RECORDS SHOWN section start

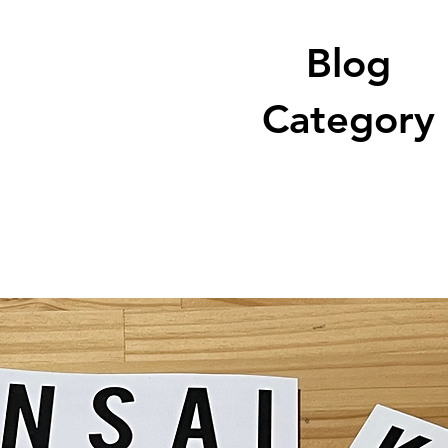
Blog
Category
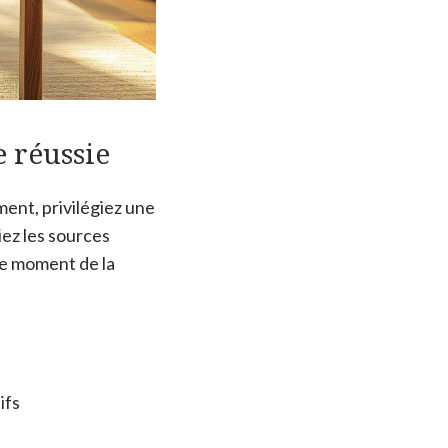
e réussie
ment, privilégiez une
iez les sources
ue moment de la
ifs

RECORDS SHOWN section end

# AIM OF THE TASK:
Turn the text lines from all the records above into a JSON list of strings, one string per line, skipping blank lines. Leave the pictures out of the answer.

# SOLUTION FOR THIS TASK:
[
  "Blog",
  "Category",
  "e réussie",
  "ment, privilégiez une",
  "iez les sources",
  "ue moment de la",
  "ifs"
]